Photo Credit: John F. Kennedy Library
“We choose to go to the Moon in this decade and do the other things, not because they are easy, but because they are hard.”-
John F. Kennedy
This bold proclamation echoed across Rice University, and into history, on a hot, September day in 1962. When these words were spoken, the necessary knowledge and technology to accomplish this task did not exist, but the requisite energy, passion, and creativity were in abundant supply. President Kennedy’s bold declaration spurred America to action, and seven years later Apollo 11 astronauts would successfully land on the moon.
This iconic speech demonstrates the power of setting daring and courageous goals, even if they seem impossible. I believe educators should inspire students to call their own “moonshots”. Certainly, we help students set goals, but I worry our approach is too pragmatic. Critics will denote the astronomical odds of becoming a professional basketball player or a student at Harvard. While goal setting should possess verisimilitude, it should also be flecked with encouragement and motivation. Students should be informed of accompanying challenges, not to dampen enthusiasm, but to help them develop a plan of action.

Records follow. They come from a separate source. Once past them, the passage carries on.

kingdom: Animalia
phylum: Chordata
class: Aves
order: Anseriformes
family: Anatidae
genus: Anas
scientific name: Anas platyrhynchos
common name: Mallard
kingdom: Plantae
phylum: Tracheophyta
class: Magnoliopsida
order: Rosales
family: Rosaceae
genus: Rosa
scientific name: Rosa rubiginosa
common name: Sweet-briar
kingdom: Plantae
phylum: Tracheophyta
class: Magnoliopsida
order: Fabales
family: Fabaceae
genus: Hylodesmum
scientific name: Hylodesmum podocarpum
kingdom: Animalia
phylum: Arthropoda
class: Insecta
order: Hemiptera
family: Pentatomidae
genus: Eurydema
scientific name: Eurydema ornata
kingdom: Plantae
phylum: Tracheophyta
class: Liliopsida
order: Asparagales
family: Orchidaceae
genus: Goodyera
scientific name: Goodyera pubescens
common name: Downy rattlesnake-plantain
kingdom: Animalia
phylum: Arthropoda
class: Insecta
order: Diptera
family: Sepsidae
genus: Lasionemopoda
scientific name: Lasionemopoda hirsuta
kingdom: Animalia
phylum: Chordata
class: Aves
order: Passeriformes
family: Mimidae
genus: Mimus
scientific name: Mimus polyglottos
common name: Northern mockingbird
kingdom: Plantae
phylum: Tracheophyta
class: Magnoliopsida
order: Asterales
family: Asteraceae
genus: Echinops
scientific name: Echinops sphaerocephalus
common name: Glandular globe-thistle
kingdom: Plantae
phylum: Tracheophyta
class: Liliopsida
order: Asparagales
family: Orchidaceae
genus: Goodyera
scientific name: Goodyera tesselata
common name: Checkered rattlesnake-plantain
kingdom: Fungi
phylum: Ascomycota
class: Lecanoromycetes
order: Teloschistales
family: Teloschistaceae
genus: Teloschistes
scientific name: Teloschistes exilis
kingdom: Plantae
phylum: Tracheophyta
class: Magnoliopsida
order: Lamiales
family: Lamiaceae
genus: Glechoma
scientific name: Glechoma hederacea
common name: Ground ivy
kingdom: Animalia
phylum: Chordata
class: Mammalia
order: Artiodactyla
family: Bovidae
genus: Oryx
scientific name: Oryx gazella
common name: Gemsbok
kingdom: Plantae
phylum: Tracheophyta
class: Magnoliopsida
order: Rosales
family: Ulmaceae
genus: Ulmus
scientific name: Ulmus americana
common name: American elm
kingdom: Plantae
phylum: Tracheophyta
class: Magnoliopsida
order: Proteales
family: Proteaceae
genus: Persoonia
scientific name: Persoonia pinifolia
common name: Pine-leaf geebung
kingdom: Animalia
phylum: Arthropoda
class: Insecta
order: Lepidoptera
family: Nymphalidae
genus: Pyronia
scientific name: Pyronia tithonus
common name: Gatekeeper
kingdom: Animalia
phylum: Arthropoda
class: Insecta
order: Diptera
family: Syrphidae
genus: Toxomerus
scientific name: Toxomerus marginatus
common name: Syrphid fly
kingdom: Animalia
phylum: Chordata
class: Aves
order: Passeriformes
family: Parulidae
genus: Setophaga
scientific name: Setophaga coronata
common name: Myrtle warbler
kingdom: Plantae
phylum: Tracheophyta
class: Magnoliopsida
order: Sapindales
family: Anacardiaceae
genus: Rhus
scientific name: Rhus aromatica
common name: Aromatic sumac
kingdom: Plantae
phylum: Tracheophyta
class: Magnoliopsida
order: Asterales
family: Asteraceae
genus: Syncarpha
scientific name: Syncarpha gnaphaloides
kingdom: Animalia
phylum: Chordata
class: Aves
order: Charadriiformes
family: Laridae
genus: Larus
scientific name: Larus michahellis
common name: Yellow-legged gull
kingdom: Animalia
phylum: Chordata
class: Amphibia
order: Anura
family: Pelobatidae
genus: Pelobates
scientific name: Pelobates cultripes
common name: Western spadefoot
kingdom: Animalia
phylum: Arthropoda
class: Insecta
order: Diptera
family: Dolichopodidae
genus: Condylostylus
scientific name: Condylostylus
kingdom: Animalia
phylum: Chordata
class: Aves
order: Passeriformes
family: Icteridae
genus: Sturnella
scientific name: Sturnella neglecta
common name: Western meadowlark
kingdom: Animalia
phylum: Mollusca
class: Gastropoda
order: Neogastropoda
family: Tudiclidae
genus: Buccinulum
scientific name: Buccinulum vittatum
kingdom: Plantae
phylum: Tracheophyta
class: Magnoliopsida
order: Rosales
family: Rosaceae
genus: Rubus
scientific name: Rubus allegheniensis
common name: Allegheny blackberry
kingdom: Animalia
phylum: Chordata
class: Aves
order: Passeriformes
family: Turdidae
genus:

I have a friend who I consider to be a great parent. He empowers his kids to call moonshots. When they would set ambitious goals he would verify they understood the sacrifices involved. Essentially, he would ask them, “Is this something you really want to do?” If they did, he would simply state, “Alright, let’s find a way to make it happen.” It’s a profound and empowering statement.
This post is not an indictment against educators. It’s an indictment against myself. Too often I countered bold dreams with dissuading statistics. I didn’t do this to be cruel, I just wanted to ensure students set realistic and attainable goals. I now realize it wasn’t my responsibility to determine which goals were reasonable and attainable. It was my responsibility to listen, verify commitment, and help them find a way to make it happen.
We are in desperate need of moonshots to solve today’s dynamic problems. While we currently lack the knowledge and technology to solve these issues, the required energy, passion, and creativity are abundant in today’s classrooms.